Mesmo com tratamentos garantindo qualidade de vida aos soropositivos, o vírus HIV ainda mata quase 2 milhões de pessoas no mundo ao ano. O site de VEJA entrevistou especialistas para saber o quão perto estamos da cura

Por Vivian Carrer Elias - 8 maio 2012, 20h49

Desde a descoberta do HIV, em 1981, a aids vem sendo combatida em duas frentes: a criação de medicamentos antirretrovirais capazes de inibir a reprodução do vírus e o desenvolvimento de vacinas que possam prevenir e, quem sabe, curar a doença.

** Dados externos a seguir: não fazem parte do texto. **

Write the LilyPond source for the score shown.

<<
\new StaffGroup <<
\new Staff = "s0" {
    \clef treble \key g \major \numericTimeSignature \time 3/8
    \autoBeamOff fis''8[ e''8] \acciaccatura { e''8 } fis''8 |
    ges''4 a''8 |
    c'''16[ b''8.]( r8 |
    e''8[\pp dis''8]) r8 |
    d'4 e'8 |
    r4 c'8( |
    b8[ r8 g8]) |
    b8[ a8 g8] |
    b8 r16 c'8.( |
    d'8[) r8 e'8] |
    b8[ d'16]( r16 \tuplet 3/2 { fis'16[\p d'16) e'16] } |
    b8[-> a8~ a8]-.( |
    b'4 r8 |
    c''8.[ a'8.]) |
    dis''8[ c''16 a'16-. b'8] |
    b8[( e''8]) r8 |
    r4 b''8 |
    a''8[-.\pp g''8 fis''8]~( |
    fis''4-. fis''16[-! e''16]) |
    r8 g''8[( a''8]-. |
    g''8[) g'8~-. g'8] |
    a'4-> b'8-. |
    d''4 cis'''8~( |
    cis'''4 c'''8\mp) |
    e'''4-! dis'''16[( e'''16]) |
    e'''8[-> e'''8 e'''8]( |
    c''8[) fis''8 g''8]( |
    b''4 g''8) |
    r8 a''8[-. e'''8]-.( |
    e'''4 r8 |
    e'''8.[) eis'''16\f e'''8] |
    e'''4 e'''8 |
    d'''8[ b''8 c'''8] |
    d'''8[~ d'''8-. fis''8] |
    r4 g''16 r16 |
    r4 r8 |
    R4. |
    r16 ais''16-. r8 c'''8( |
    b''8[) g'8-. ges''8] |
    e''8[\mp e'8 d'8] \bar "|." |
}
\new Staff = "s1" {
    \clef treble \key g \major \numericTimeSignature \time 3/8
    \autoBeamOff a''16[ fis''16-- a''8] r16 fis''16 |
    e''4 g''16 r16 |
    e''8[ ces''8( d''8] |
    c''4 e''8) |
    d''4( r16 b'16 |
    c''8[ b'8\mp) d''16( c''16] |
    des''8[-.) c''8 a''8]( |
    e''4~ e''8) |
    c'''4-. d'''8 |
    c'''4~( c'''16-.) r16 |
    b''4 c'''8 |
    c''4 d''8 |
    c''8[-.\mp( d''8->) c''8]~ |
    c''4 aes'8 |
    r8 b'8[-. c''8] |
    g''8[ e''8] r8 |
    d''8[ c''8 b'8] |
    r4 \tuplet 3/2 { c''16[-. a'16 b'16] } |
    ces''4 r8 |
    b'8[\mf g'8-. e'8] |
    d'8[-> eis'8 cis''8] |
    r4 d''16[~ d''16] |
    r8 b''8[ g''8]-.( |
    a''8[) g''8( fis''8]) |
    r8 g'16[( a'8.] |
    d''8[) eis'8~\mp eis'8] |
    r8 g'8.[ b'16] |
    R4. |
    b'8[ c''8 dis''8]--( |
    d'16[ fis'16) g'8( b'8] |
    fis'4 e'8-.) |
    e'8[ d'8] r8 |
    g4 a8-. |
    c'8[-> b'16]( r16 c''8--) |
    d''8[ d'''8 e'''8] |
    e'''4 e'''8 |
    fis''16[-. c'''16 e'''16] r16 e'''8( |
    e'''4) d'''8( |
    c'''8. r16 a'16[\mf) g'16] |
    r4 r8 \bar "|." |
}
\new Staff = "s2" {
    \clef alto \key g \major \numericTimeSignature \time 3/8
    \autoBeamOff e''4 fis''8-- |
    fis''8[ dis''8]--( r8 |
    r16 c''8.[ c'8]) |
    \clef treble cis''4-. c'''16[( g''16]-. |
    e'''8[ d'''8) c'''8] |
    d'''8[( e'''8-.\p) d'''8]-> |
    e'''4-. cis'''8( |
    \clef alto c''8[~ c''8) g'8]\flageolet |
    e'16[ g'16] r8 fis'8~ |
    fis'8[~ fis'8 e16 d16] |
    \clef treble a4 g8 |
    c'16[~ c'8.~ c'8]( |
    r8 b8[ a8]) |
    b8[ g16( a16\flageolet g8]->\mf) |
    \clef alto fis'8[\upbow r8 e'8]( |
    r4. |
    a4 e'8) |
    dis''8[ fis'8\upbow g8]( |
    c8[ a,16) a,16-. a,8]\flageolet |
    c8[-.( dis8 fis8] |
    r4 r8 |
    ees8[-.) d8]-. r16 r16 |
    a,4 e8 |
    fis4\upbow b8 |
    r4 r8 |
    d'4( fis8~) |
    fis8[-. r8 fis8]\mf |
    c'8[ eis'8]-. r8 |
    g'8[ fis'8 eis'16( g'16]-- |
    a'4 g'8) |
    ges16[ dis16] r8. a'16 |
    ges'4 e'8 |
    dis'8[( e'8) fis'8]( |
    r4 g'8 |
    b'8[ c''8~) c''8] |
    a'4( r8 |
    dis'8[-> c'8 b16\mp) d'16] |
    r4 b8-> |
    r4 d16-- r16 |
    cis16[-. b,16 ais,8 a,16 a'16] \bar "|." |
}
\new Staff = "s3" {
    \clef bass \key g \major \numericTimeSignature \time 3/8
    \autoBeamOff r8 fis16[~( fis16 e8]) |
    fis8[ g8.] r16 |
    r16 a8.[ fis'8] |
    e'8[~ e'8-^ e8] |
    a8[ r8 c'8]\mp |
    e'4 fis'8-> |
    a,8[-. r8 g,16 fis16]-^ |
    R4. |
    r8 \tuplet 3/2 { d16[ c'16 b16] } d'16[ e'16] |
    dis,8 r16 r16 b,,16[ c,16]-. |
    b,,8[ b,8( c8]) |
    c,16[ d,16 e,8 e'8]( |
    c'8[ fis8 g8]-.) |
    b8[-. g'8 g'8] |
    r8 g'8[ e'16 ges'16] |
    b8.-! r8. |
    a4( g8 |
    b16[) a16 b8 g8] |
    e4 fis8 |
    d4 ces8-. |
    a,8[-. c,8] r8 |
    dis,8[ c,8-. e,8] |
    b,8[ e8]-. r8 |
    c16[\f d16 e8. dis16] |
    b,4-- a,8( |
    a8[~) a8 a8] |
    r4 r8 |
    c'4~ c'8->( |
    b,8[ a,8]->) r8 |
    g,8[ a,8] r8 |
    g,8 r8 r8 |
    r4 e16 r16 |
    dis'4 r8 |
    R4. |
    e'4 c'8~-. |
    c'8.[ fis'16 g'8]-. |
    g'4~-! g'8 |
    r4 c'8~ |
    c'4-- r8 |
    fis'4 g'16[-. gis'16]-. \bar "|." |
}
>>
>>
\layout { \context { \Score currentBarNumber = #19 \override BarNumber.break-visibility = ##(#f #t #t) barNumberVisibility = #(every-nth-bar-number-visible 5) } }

A primeira frente tem sido bem-sucedida, apesar das limitações naturais dessa forma de terapia. Dados da Organização Mundial da Saúde (OMS) revelam que, em 2009, 33,3 milhões de pessoas ao redor do mundo viviam com o vírus HIV, e as mortes por aids, naquele ano, atingiram 1,8 milhão de portadores da doença – 1,1 milhão a menos que em 2000. No último dia 12 de outubro, um estudo publicado no periódico British Medical Journal revelou que a expectativa de vida entre pacientes ingleses com HIV, no período de 1996 a 2008, aumentou em 15 anos. O resultado positivo deve-se muito ao fato de os pacientes ingleses, assim como os brasileiros, terem amplo acesso aos antirretrovirais.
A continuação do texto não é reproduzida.